These three really make the production shine. Mott makes Orlando’s inability to speak to Rosalind genuinely funny because it seems wholly understandable given Loudon’s sincerity and wit: who wouldn’t be dumbstruck by such confidence? The friendship between the two cousins is exuberant and Scott-Taylor and Loudon display excellent chemistry as they discuss the pitfalls of love and struggle to deal with their youthful emotions. Loudon is the real star of the piece, however, and her “I’ll have no husband if you be not him” speech makes for a finale as touching as I’ve ever seen.

The freshness of the acting is not always a good thing, though. The usurping Duke Frederick (Chetan Pathak) is camp, bitchy and not entirely convincing. Pathak also plays the former Duke exiled in the forest and has more success with his portrayal of a quixotic nobleman, mellifluously expounding the joys of nature.
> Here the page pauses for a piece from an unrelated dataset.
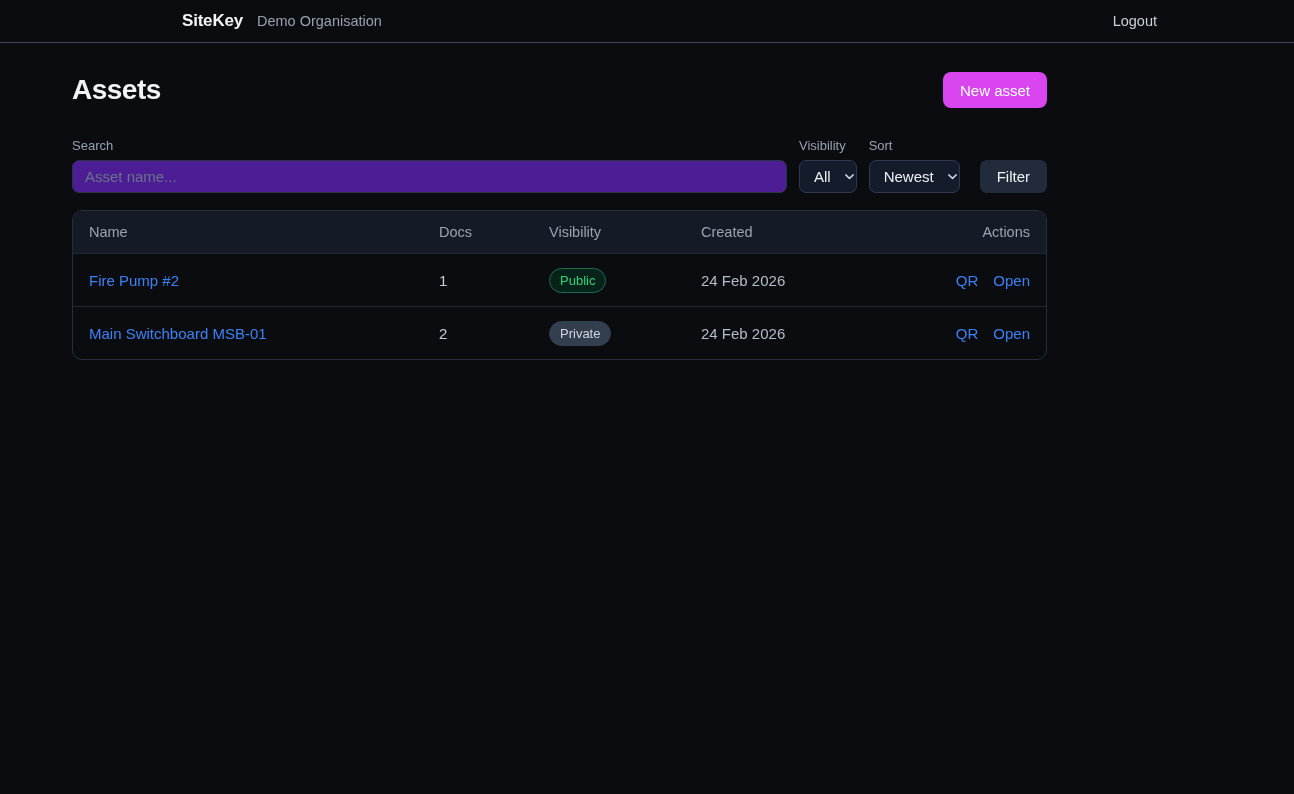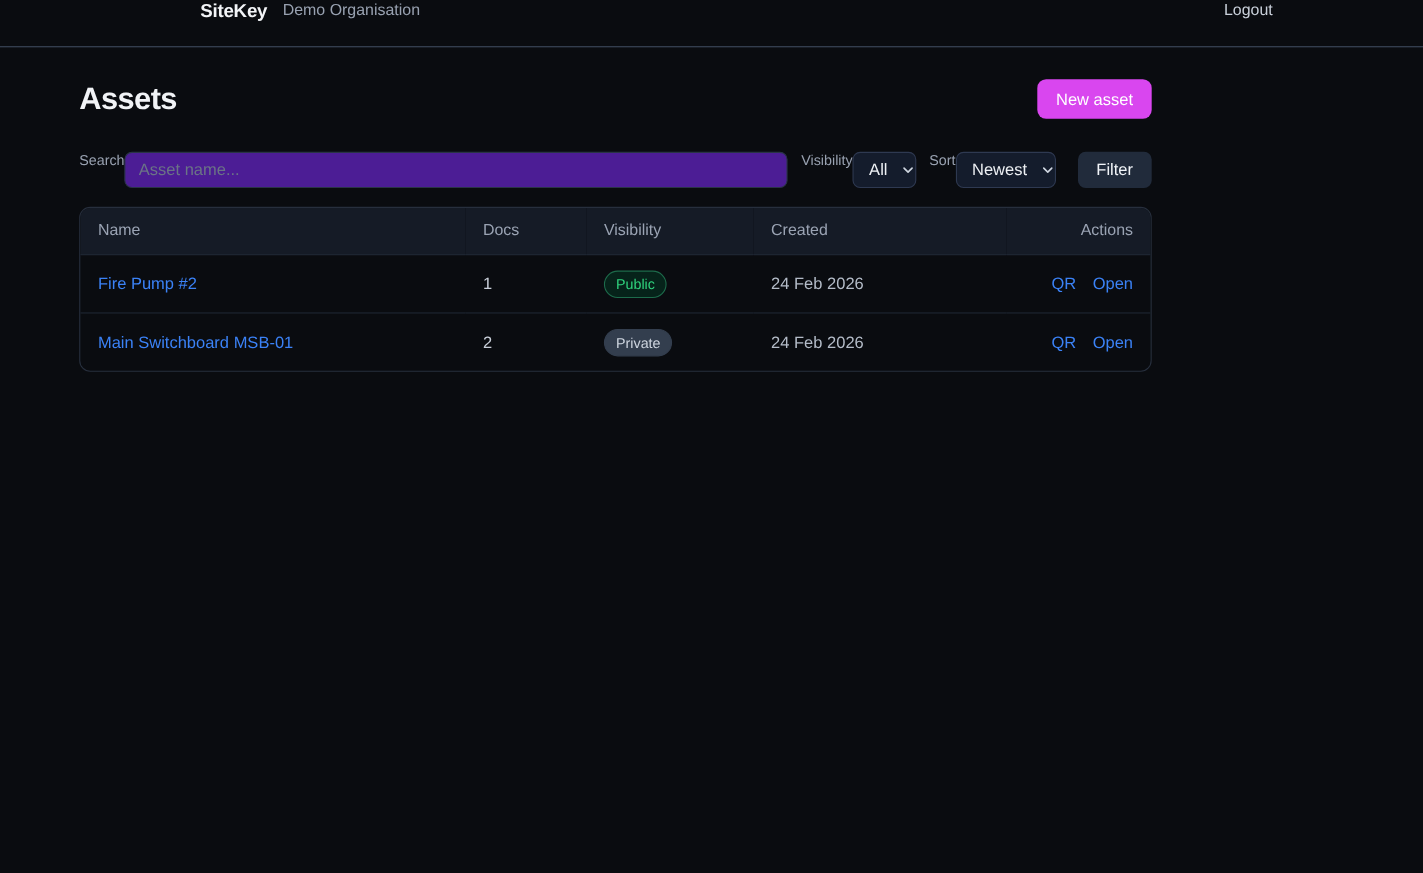"SiteKey" .topbar { align-items: flex-start -> center }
The jester Touchstone (Lorenzo Martelli) is also difficult to judge. Given the modern dress of the production, his clownish get-up is rather out of place and detracts from the more naturalistic elements of the piece. I sympathise, as the clowns are often the hardest characters to update in modern productions of Shakespeare, but I’m not entirely sure Custom/Practice hit the right note as Martelli seems more boisterous than witty.

Yet there are some wonderful moments from the rest of the ensemble. The melancholic Jaques (Fred Gray) is both funny and wise, and his ‘seven ages of man’ speech is a lovely performance piece, ridiculing life with an incisive truthfulness. Richard Kiess is also brilliant as Silvius, the wet rustic harping on an unworthy shepherdess, and his gormless yearning is a real treat for the audience.

One of As You Like It‘s main themes is the battle for supremacy between fortune and nature, reflected in the heartless corruption of the city and the liberation of the forest. So it is telling that the second half of this production, situated within walls painted with woodland greenery and dappled lighting, is hugely more enjoyable than the first. Of course, the forest we are seeing is as artificial as the city backdrop at the production’s opening, a point which is underlined by  Loudon’s epilogue. Stepping out of her happy ending, which freeze-frames around her, she is exhausted, but happy. The epilogue is not one well-known for its witty couplets, but it is her telling of it that makes it memorable. It gives the production a sincerity that can’t fail to charm, conjuring theatrical magic from timeless language.